A new relationship for the overseas territories?

While most of the world has been focused on the outcome of the US presidential elections, other events of long-term importance to the region have been taking place. Of these, one of the more significant relates to the relationship between the UK and its overseas territories (OTs), which could eventually become subject to change.

20110320viewfromeuropeAlthough, for a while now, some like the British Virgin Islands have been signalling that they want constitutional advance and are weighing the merits of self-determination ‒ about which more later ‒ it is clear that all of Britain’s overseas territories have found the British vote to leave the European Union, at the very least challenging, and for some potentially game changing.

In part this reflects the wider evolution of their relationship with London. While the UK continues to retain overall responsibility for sovereignty in all of its OTs, and to a greater or lesser extent good governance, Britain’s role has in recent years become of significantly less economic and democratic relevance. This is particularly the case in nations with advanced constitutions, viable political systems and institutions and governments that have created a much higher standard of living than exists in many developed nations. Cayman Islands statistics indicate, for example, a per capita GDP income of US$58,430 in 2014, while that for the BVI in 2010 stood at US$43,200 in 2010 according to the US government.

The matter is further compounded by the fact that for some OTs their dialogue with Europe in conjunction with the UK has become vital in developmental and regulatory terms, and could simply evaporate if a future relationship is not satisfactorily established with the EU27 before Britain formally leaves the EU.

Although the joint communiqué issued after the recently held 2016 Overseas Territories Joint Ministerial Council Meeting (JMC) did its best to be diplomatic in this respect, in reality it papered over a growing number of political cracks in the relationship being brought about by Brexit and changing national circumstances. Britain, in the face of multiple questions from overseas territories leaders attending the JMC, in a major concession, agreed to hold a special council meeting with its overseas territories on Brexit before it triggers Article 50 of the European Treaty and begins the process of leaving the EU.

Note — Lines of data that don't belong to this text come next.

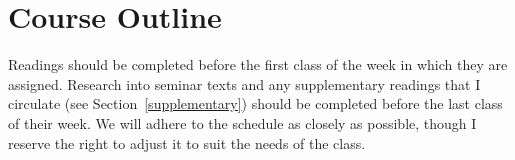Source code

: \documentclass[titlepage]{article}
\begin{document}
\section{Course Outline}
\label{outline}

Readings should be completed before the first class of the week in which
they are assigned. Research into seminar texts and any supplementary
readings that I circulate (see Section~\ref{supplementary}) should be
completed before the last class of their week. We will adhere to the
schedule as closely as possible, though I reserve the right to adjust it
to suit the needs of the class.

\newcommand\Yhwh{\textsc{Yhwh}}
\newcommand\rarr{\char"2192\hspace*{0.5pt}}

\end{document}
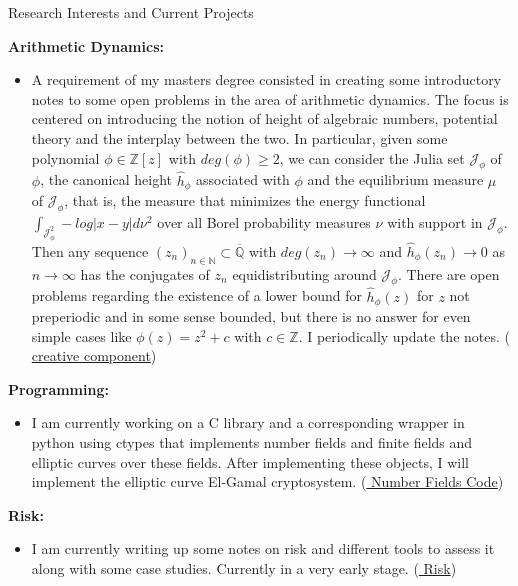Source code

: \documentclass{resume} %
\newcommand{\N}{\mathbb{N}}
\newcommand{\Z}{\mathbb{Z}}
\newcommand{\Q}{\mathbb{Q}}
\newcommand{\MJ}{\mathcal{J}}
\begin{document}
\begin{rSection}{Research Interests and Current Projects}

{\bf Arithmetic Dynamics:}  
\begin{itemize}
\item A requirement of my masters degree consisted in creating some introductory notes to some open problems in the area of arithmetic dynamics. The focus is centered on introducing the notion of height of algebraic numbers,  potential theory and the interplay between the two. In particular, given some polynomial $\phi \in \Z[z]$ with $deg(\phi) \geq 2$, we can consider the Julia set $\MJ_{\phi}$ of $\phi$, the canonical height $\hat{h}_\phi$ associated with $\phi$ and the equilibrium measure $\mu$ of $\MJ_{\phi}$, that is, the measure that minimizes the energy functional $\int_{\MJ_{\phi}^2}-log|x-y|d\nu^2$ over all Borel probability measures $\nu$ with support in $\MJ_{\phi}$. Then any sequence $(z_n)_{n \in \N} \subset \overline{\Q}$ with $deg(z_n) \rightarrow \infty$ and $\hat{h}_{\phi}(z_n) \rightarrow 0$ as $n \rightarrow \infty$ has the conjugates of $z_n$ equidistributing around $\MJ_\phi$. There are open problems regarding the existence of a lower bound for $\hat{h}_{\phi}(z)$ for $z$ not preperiodic and in some sense bounded, but there is no answer for even simple cases like $\phi(z) = z^2+c$ with $c \in \Z$. I periodically update the notes. (\href{https://github.com/carsonaj/Math/blob/master/Arithmetic%20Dynamics/Arithmetic%20Dynamics%20Notes.pdf}{{\color{blue} creative component}})
\end{itemize}

{\bf Programming:}
\begin{itemize}
\item I am currently working on a C library and a corresponding wrapper in python using ctypes that implements number fields and finite fields and elliptic curves over these fields. After implementing these objects, I will implement the elliptic curve El-Gamal cryptosystem.  (\href{https://github.com/carsonaj/ccalc}{{\color{blue} Number Fields Code}})
\end{itemize}

{\bf Risk:}
\begin{itemize}
	\item I am currently writing up some notes on risk and different tools to assess it along with some case studies. Currently in a very early stage. (\href{https://github.com/carsonaj/Math/blob/master/Portfolio%20Theory/Portfolio%20Theory%20Notes.pdf}{{\color{blue} Risk}})
\end{itemize}


\end{rSection}
\end{document}
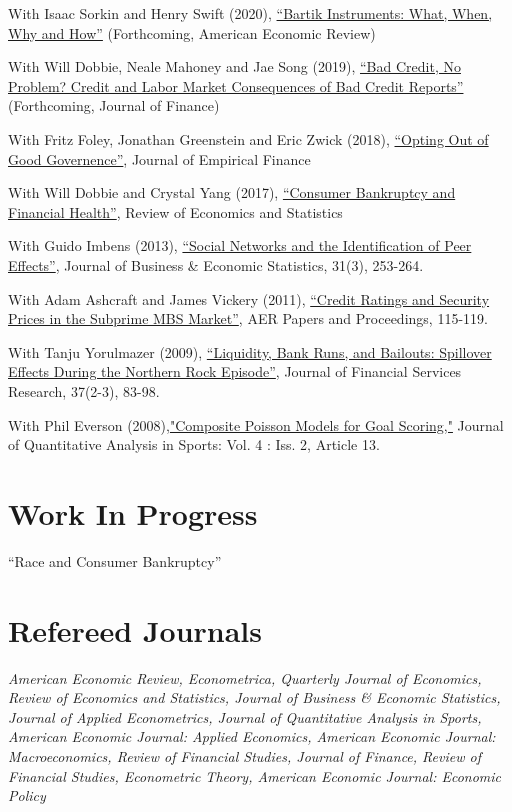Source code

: \documentclass[letterpaper]{article}
\renewenvironment{itemize}{
  \begin{list}{}
    { \setlength{\itemsep}{5pt}
      \setlength{\parsep}{0pt}
      \setlength{\topsep}{0pt}
      \setlength{\leftmargin}{0em} } }{
  \end{list}}
\begin{document}
\begin{itemize}
\item With Isaac Sorkin and Henry Swift (2020), \href{http://paulgp.github.io/papers/bartik_gpss.pdf}{``Bartik Instruments: What, When, Why and How''} (Forthcoming, American Economic Review)
\item With Will Dobbie, Neale Mahoney and Jae Song (2019), \href{https://papers.ssrn.com/sol3/papers.cfm?abstract_id=2844316}{``Bad Credit, No Problem? Credit and Labor Market Consequences of Bad Credit Reports''} (Forthcoming, Journal of Finance)
\item With Fritz Foley, Jonathan Greenstein and Eric Zwick (2018), \href{http://www.nber.org/papers/w19953}{``Opting Out of Good Governence''}, Journal of Empirical Finance
\item With Will Dobbie and Crystal Yang (2017), \href{http://www.nber.org/papers/w21032}{``Consumer Bankruptcy and Financial Health''}, Review of Economics and Statistics
\item With Guido Imbens (2013), \href{http://www.tandfonline.com/doi/pdf/10.1080/07350015.2013.801251}{``Social Networks and the Identification of Peer Effects''}, Journal of Business \& Economic Statistics, 31(3), 253-264.
\item With Adam Ashcraft and James Vickery (2011), \href{http://papers.ssrn.com.ezp-prod1.hul.harvard.edu/sol3/papers.cfm?abstract_id=1856823}{``Credit Ratings
    and Security Prices in the Subprime MBS Market''}, AER Papers and Proceedings,  115-119. 
\item With Tanju Yorulmazer (2009), \href{http://www.springerlink.com/content/ww187761jgr660q5/}{``Liquidity, Bank Runs, and Bailouts: Spillover Effects During the Northern Rock Episode''}, Journal of Financial Services Research, 37(2-3), 83-98. 
\item With Phil Everson (2008),\href{http://www.bepress.com/jqas/vol4/iss2/13/}{"Composite Poisson Models for Goal Scoring,"} Journal of Quantitative Analysis in Sports: Vol. 4 : Iss. 2, Article 13.
\end{itemize}


\section*{Work In Progress}
\begin{itemize}
\item ``Race and Consumer Bankruptcy'' 
\end{itemize}


\section*{Refereed Journals}
\textit{American Economic Review, Econometrica, Quarterly Journal of Economics, Review of Economics and Statistics, Journal of Business \& Economic Statistics, Journal of Applied Econometrics, Journal of Quantitative Analysis in Sports, American Economic Journal: Applied Economics, American Economic Journal: Macroeconomics, Review of Financial Studies, Journal of Finance, Review of Financial Studies, Econometric Theory, American Economic Journal: Economic Policy}
\end{document}
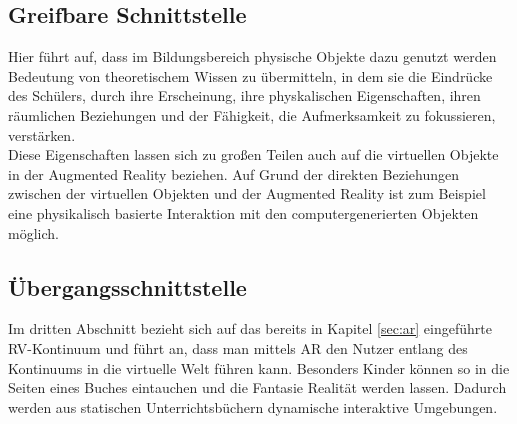 \subsection{Greifbare Schnittstelle}
Hier führt \citeauthor{billinghurst:ar-in-education} auf, dass im Bildungsbereich physische Objekte dazu genutzt werden Bedeutung von theoretischem Wissen zu übermitteln, in dem sie die Eindrücke des Schülers, durch ihre Erscheinung, ihre physkalischen Eigenschaften, ihren räumlichen Beziehungen und der Fähigkeit, die Aufmerksamkeit zu fokussieren, verstärken.\\
Diese Eigenschaften lassen sich zu großen Teilen auch auf die virtuellen Objekte in der Augmented Reality beziehen. Auf Grund der direkten Beziehungen zwischen der virtuellen Objekten und der Augmented Reality ist zum Beispiel eine physikalisch basierte Interaktion mit den computergenerierten Objekten möglich.
\subsection{Übergangsschnittstelle}
Im dritten Abschnitt bezieht sich \citeauthor{billinghurst:ar-in-education} auf das bereits in Kapitel \ref{sec:ar} eingeführte RV-Kontinuum und führt an, dass man mittels AR den Nutzer entlang des Kontinuums in die virtuelle Welt führen kann. Besonders Kinder können so in die Seiten eines Buches eintauchen und die Fantasie Realität werden lassen. Dadurch werden aus statischen Unterrichtsbüchern dynamische interaktive Umgebungen.

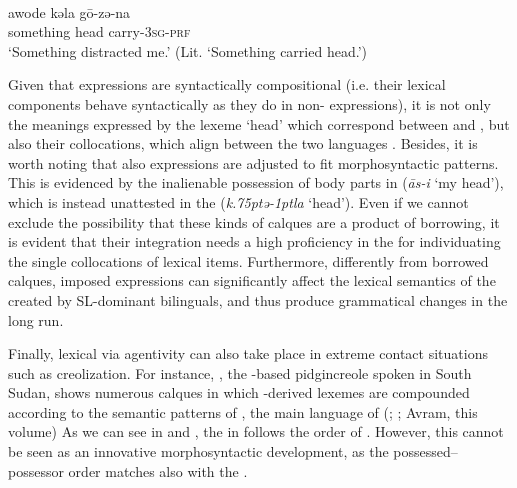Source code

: \documentclass[output=paper]{langsci/langscibook}
\begin{document}
\\
\gll   awode kǝla   gō-zǝ-na \\
       something head carry-\textsc{3sg-prf}\\
\glt   `Something distracted me.' (Lit. ‘Something carried head.’)
\z
\z

Given that  expressions are syntactically compositional (i.e. their lexical components behave syntactically as they do in non- expressions), it is not only the meanings expressed by the lexeme ‘head’ which correspond between   and , but also their  collocations, which align between the two languages \citep[157]{Owens2014}. Besides, it is worth noting that also  expressions are adjusted to fit  morphosyntactic patterns. This is evidenced by the inalienable possession of body parts in   (\textit{{\R}ās-i} ‘my head’), which is instead unattested in the  (\textit{k\kern .75ptǝ\kern -1ptla} ‘head’). Even if we cannot exclude the possibility that these kinds of calques are a product of borrowing, it is evident that their integration needs a high proficiency in the  for individuating the single  collocations of lexical items. Furthermore, differently from borrowed calques, imposed  expressions can significantly affect the lexical semantics of the  created by SL-dominant bilinguals, and thus produce grammatical changes in the long run. 

Finally, lexical  via  agentivity can also take place in extreme contact situations such as creolization. For instance,  , the -based pidgincreole spoken in South Sudan, shows numerous calques in which -derived lexemes are compounded according to the semantic patterns of , the main  language of   (\citealt{Nakao2012}; \citealt[50]{Manfredi2017}; Avram, this volume) As we can see in  and , the  in    follows the order of  . However, this cannot be seen as an innovative morphosyntactic development, as the possessed–possessor order matches also with the  . 
\end{document}
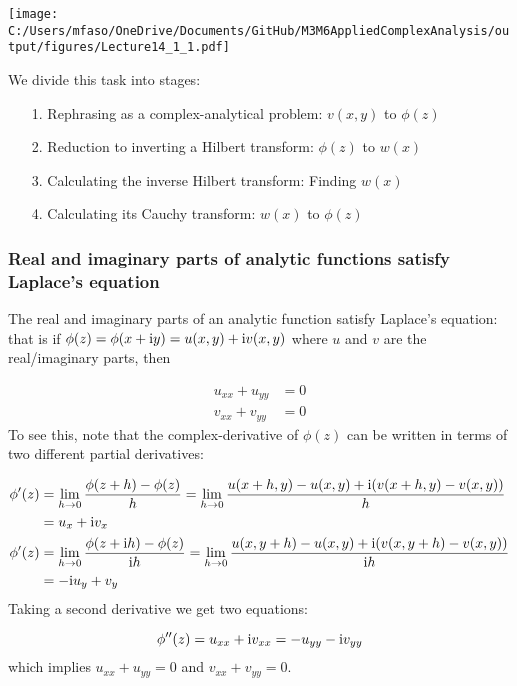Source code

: \documentclass[12pt,landscape]{article}
\def\I{ {\rm i} }
\def\cent#1{\begin{center}#1\end{center} }
\begin{document}
{\cent{\texttt{[image: C:/Users/mfaso/OneDrive/Documents/GitHub/M3M6AppliedComplexAnalysis/output/figures/Lecture14\_1\_1.pdf]}}

We divide this task into stages:

\begin{itemize}
\item[1. ] Rephrasing as a complex-analytical problem: $v(x,y)$ to $\phi(z)$


\item[2. ] Reduction to inverting a Hilbert transform: $\phi(z)$ to $w(x)$


\item[3. ] Calculating the inverse Hilbert transform: Finding $w(x)$


\item[4. ] Calculating its Cauchy transform: $w(x)$ to $\phi(z)$

\end{itemize}
\subsubsection{Real and imaginary parts of analytic functions satisfy Laplace's equation}
The real and imaginary parts of an analytic function satisfy Laplace's equation: that is  if $\phi(z) = \phi(x + \I y) = u(x,y) + \I v(x,y)$ where $u$ and $v$ are the real/imaginary parts, then


\begin{align*}
 u_{xx} + u_{yy}&= 0 \\
 v_{xx} + v_{yy} &= 0 
\end{align*}
To see this, note that the complex-derivative of $\phi(z)$ can be written in terms of two different partial derivatives:


\begin{align*}
    \phi'(z) &= \lim_{h \rightarrow 0} {\phi(z+h) - \phi(z) \over h} = \lim_{h \rightarrow 0} {u(x+h,y)-u(x,y) + \I (v(x+h,y)-v(x,y)) \over h} \\& = u_x + \I v_x \\
    \phi'(z) &= \lim_{h \rightarrow 0} {\phi(z+\I h) - \phi(z) \over \I h} = \lim_{h \rightarrow 0} {u(x,y+h)-u(x,y) + \I (v(x,y+h)-v(x,y)) \over \I h}\\ & = - \I u_y + v_y
\end{align*}
Taking a second derivative we get two equations:

\[
    \phi''(z) = u_{xx} + \I v_{xx} = -u_{yy} -\I v_{yy}
\]
which implies $u_{xx} + u_{yy} = 0$ and $v_{xx} + v_{yy} = 0$.

}
\end{document}
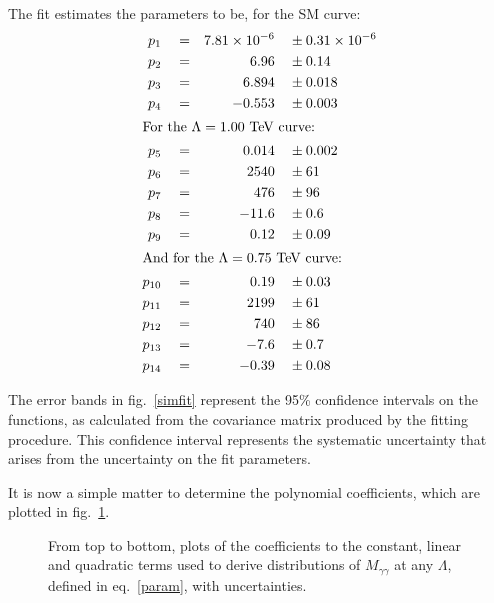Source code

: The fit estimates the parameters to be, for the SM curve:\allowdisplaybreaks
\begin{align*}
p_1                      & \quad = &  7.81\times10^{-6}   \quad & \pm    0.31\times10^{-6} \\
p_2                      & \quad = &      6.96   \quad & \pm    0.14    \\
p_3                      & \quad = &      6.894   \quad & \pm    0.018    \\
p_4                      & \quad = &    -0.553   \quad & \pm    0.003  \\
\intertext{For the $\Lambda = 1.00$ TeV curve:}
p_5                      & \quad = &     0.014   \quad & \pm    0.002  \\
p_6                      & \quad = &      2540   \quad & \pm    61     \\
p_7                      & \quad = &      476   \quad & \pm    96     \\
p_8                      & \quad = &     -11.6   \quad & \pm    0.6   \\
p_9                      & \quad = &     0.12   \quad & \pm    0.09   \\
\intertext{And for the $\Lambda=0.75$ TeV curve:}
p_{10}                     & \quad = &     0.19   \quad & \pm    0.03   \\
p_{11}                     & \quad = &      2199   \quad & \pm    61     \\
p_{12}                     & \quad = &      740   \quad & \pm    86     \\
p_{13}                     & \quad = &     -7.6   \quad & \pm    0.7    \\
p_{14}                     & \quad = &    -0.39   \quad & \pm    0.08   
\end{align*}

The error bands in fig.~\ref{simfit} represent the 95\% confidence intervals on the functions, as calculated from the covariance matrix produced by the fitting procedure. This confidence interval represents the systematic uncertainty that arises from the uncertainty on the fit parameters.

It is now a simple matter to determine the polynomial coefficients, which are plotted in fig.~\ref{coef}.

\begin{figure}[hbt]
\begin{minipage}[b]{.69\textwidth}
\begin{infilsf}\tiny

\end{infilsf}
\end{minipage}\hfill
\begin{minipage}[b]{.3\textwidth}
\caption{From top to bottom, plots of the coefficients to the constant, linear and quadratic terms used to derive distributions of $M_{\gamma\gamma}$ at any $\Lambda$, defined in eq.~\eqref{param}, with uncertainties.}\label{coef}
\end{minipage}
\end{figure}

According to the joint communiqué, this Council on European Negotiations will be held in the first quarter of 2017. It also said that the UK “committed fully to involve” the overseas territories as Britain prepares to leave the EU. The announcement follows strong representations by the UK’s overseas territories about the need to be fully consulted and for the UK to provide answers on a complex range of questions about the issues likely to arise when the UK leaves the EU.

These include matters that touch on the legality of the referendum decision as far as the overseas territories are concerned, issues relating to future sovereignty, constitutional change, development assistance, free movement, and financial services regulation, as well as judicial issues relating to the human rights, environmental regulations and a plethora of technical issues that will arise in future, including the OT’s future relationship with the EU 27.

Addressing some of these issues, the joint communiqué said “the UK Govern-ment is clear that the referendum result does not change the UK Government’s position on sovereignty over the Territories”. It also “reaffirmed that while the UK remains a member of the EU, current EU funding arrangements continue unchanged” and that in the case of EU funds covered by assurances from the UK Treasury, such guarantees will continue.  It also provided assurances that the UK would “take the priorities of the Overseas Territories into account” as it established future trade and investment arrangements with the wider world, and would “explore the inclusion of Overseas Territories in future UK bilateral investment treaties”.

Although the language went towards addressing certain concerns, according to some OT heads, the inability of the UK to be able to provide detailed answers and assurances to the many complex questions they posed, remains a matter of deep concern, requiring resolution before the UK triggers its decision to leave the EU.

For this reason, the manner in which the overseas territories will be treated in relation to Brexit is likely, in its own way, to be as politically and constitutionally significant as the other challenges that the UK government is having to address in relation to Scotland and other devolved administrations.

At present, the intention of all OTs is to remain a part of the UK family, but it is not hard to see how, without the right safeguards and relationships with both the EU27 and London, Brexit may test the UK’s ties with some of its overseas territories to the limit.

The Premier of the British Virgin Islands, Dr Orlando Smith, who is also the current President of the UK Overseas Territories Association Political Council, has therefore urged the UK to find a way to more closely engage the international role played by the OTs and the British economy.  He has also argued that as the UK realigns its relationships globally, it should see the positive role that the overseas territories can play, for example in relation to the City of London.

All of which suggests that if the UK cannot address satisfactorily the many questions raised, and determine how in future the overseas territories are to relate to the EU27, the pressure from some for a more advanced constitutional relationship with London, and a further reduction in the UK’s powers, is likely to grow. The implication is that for some overseas territories, Brexit and constitutional advancement could therefore become inextricably linked.

Whether this eventually leads, subject to the wishes of electorates, to something close to full separation or independence, remains to be seen. However, the sense is that the UK remains reluctant to return to the 1970s when full internal self-government in the Associated States in the Caribbean meant responsibility without power.

It is yet another issue that the region may have to add to its already over-full agenda.